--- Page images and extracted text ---
++++++++++++++++++++

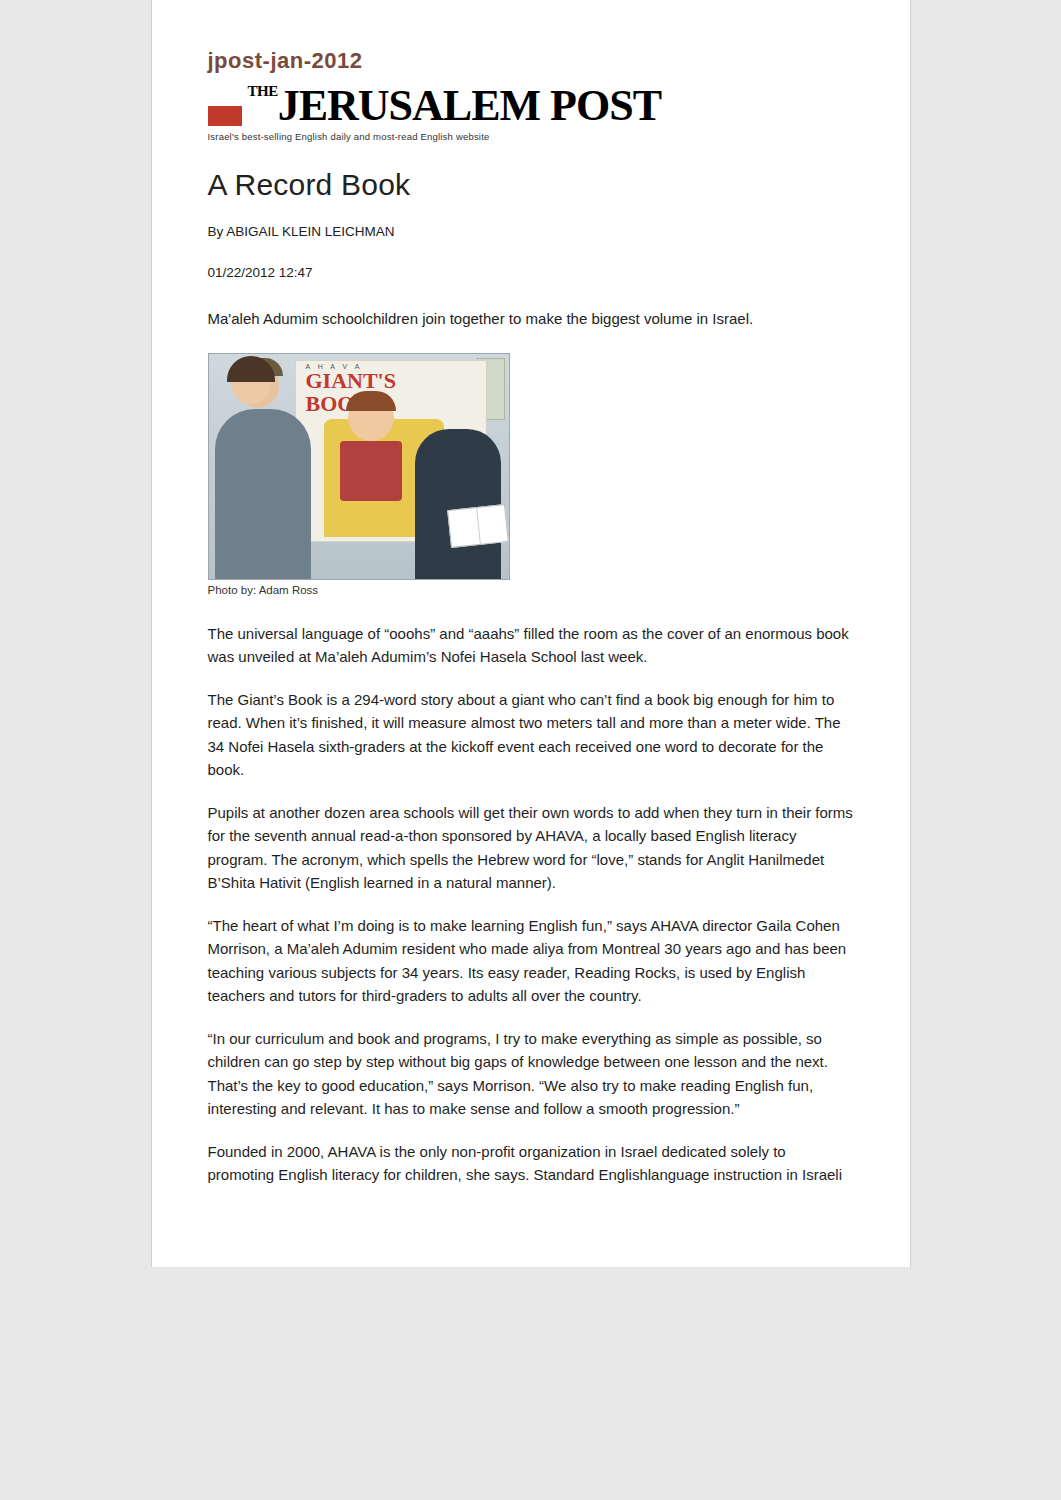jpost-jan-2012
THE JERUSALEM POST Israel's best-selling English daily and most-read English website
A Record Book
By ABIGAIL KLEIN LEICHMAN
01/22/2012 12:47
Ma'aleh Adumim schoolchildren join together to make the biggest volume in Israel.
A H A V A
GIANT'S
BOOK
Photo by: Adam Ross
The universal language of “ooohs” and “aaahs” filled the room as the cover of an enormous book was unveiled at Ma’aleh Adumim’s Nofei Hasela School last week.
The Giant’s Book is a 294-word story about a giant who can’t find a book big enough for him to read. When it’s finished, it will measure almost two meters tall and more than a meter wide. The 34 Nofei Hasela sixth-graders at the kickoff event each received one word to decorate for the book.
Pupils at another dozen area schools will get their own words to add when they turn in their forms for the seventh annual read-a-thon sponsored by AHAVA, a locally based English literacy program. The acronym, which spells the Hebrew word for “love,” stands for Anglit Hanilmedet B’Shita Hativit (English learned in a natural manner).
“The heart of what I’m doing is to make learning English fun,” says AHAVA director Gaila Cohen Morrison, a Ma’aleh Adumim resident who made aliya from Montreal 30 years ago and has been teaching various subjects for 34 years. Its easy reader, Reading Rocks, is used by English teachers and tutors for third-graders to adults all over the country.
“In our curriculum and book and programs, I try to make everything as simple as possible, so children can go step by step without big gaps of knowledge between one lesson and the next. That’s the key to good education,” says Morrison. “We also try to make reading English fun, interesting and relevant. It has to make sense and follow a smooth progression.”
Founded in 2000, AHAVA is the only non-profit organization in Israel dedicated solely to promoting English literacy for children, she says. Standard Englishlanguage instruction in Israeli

++++++++++++++++++++

--- Aim of the task ---
Give back exactly the lines above starting at the line where "Photo by: Adam Ross" appears and ending at the line where "The Giant’s Book" appears, both included, with no other lines.

--- Task response ---
Photo by: Adam Ross
The universal language of “ooohs” and “aaahs” filled the room as the cover of an enormous book was unveiled at Ma’aleh Adumim’s Nofei Hasela School last week.
The Giant’s Book is a 294-word story about a giant who can’t find a book big enough for him to read. When it’s finished, it will measure almost two meters tall and more than a meter wide. The 34 Nofei Hasela sixth-graders at the kickoff event each received one word to decorate for the book.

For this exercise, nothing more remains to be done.